Step up your FP&A game with rolling forecasts
When it comes to FP&A forecasting, most companies base their long-range forecasts on static planning processes, rather than more relevant, dynamic plans that reflect the complexities of the business.
Relying on a forecast that doesn’t enable continuous monitoring of company performance, instead of implementing a modern, rolling forecast approach, is like using an old-school road map to guide you on a cross-country trip: Why use a paper map when you can get to your destination worry-free with a car GPS system?
Rolling forecasts—forecasts that are updated typically on a quarterly or monthly basis—can be a game changer. They allow organizations to better align with their strategy, perform more-effective business analysis, and derive greater ongoing value from their budgeting and planning processes. Rolling forecasts make organizations nimbler, able to seize potential opportunities, or better prepared for upcoming roadblocks.

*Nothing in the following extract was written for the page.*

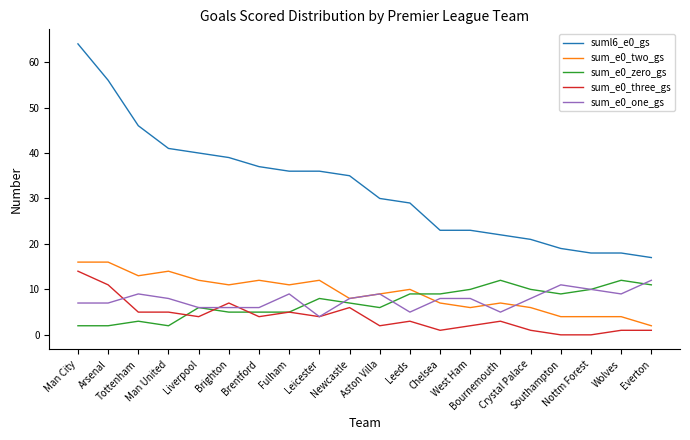

What is the difference between the sum_e0_one_gs values at West Ham and Everton?

4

Rolling toward a more strategic focus for FP&A
There is an increasing expectation that strategic guidance—which can be generated through rolling forecasts—emanates from the FP&A team. An Adaptive Insights CFO Indicator report affirmed that need. The survey found that CFOs expect that time spent by the FP&A team on strategic tasks will double, growing from 11-25% today to 25-50%.

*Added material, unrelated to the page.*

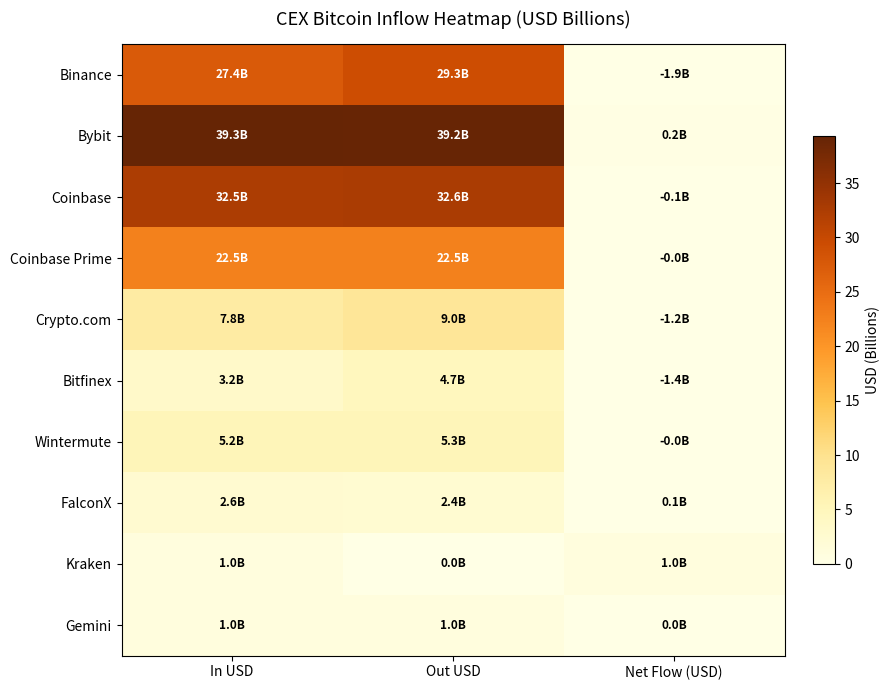

How many data points does each series have?

3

Furthermore, CFOs are looking for their teams to develop the technical and strategic capabilities that support executing approaches such as rolling forecasts. According to the CFO Indicator survey, if the FP&A team could improve only one skill, 29% of CFOs want that skill to be dashboard design and report building, 25% want it to be predictive analytics capabilities, and 19% want strategic modeling of what-if scenarios.
Fortunately, with the increasingly user-friendly experience of dashboard technology, the skills gap is narrowing, which allows more FP&A teams to start instituting rolling forecasts.
FP&A … so little time
So rolling forecasts are a no-brainer? In theory, yes. Yet the near-universal challenge lies in freeing up finance teams to move toward this new approach. There is a significant gap between what CFOs want their teams to be doing and how they actually spend their days. Often-cited research by APQC shows that only 40% of 130 finance executives from very large organizations rated their FP&A capabilities as effective.
Further, Adaptive Insights research shows that 75% of CFOs want their teams to have a significant and strong impact on their organization, yet only 46% expect that their team will have that kind of impact this year. The chief reason continues to be a lack of time for strategic planning.
The clear benefits of rolling forecasts
Despite these time-crunch challenges, the benefits of getting to rolling forecasts are clear. The APQC survey showed that organizations that use rolling forecasts are better aligned with unfolding business strategy, are more effective at business analysis, derive greater value from their budgeting and planning processes, and have more reliable forecasts than those that do not use them. The survey revealed that 94% of businesses that use rolling forecasts described their business analysis as effective. Only 50% of those that do not use rolling forecasts described their analysis that way.
By promoting the benefits of rolling forecasts and how they can directly impact business results finance leaders can garner the support and resources required to build this competency for their companies. For example, a cash flow forecast can be produced at the end of a rolling financial forecast process—resulting in a consolidated balance sheet and an accurate view of cash flow for the entire enterprise. Getting C-suite buy-in helps pave the way to get the talent, systems and time needed to develop relevant and robust rolling forecasts.
Moving to rolling forecasts is possible at organizations that have executive support. Well trained FP&A professionals and today’s technology solutions make the rolling forecast available to any business ready to invest in the financial insight the rolling forecast provides. Most solutions offer easy-to-navigate dashboards and scores of time-saving that frees up finance pros from transactional busywork and allows them to focus on more strategic activities that improve business performance.
Like a state-of-the-art GPS, rolling forecasts can go a long way toward helping you get where you want to go—and position FP&A to be a driver of the business, not stuck in the back seat.